*** Opening of Information given ***
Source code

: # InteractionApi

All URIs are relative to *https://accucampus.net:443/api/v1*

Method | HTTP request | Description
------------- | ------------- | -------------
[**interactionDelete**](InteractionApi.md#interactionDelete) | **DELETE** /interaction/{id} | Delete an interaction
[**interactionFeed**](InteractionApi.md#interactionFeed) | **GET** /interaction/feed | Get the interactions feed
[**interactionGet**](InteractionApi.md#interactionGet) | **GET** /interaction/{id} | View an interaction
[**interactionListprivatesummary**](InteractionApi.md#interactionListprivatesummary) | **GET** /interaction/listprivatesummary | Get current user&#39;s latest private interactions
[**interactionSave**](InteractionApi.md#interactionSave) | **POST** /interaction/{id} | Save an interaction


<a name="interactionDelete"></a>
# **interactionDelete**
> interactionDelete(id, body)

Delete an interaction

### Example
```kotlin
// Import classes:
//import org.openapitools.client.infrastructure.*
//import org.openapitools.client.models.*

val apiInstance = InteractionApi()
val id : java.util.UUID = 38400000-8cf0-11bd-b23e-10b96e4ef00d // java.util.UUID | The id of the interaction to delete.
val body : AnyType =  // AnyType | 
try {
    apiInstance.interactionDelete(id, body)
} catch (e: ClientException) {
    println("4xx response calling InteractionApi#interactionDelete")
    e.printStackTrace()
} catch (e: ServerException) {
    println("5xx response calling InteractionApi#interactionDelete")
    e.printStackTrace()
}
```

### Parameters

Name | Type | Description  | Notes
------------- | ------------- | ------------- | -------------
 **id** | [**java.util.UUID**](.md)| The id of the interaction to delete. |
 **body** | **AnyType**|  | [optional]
*** Close of Information given ***
Return each line from the data where the string "body" can be found.

> interactionDelete(id, body)
val body : AnyType =  // AnyType | 
    apiInstance.interactionDelete(id, body)
 **body** | **AnyType**|  | [optional]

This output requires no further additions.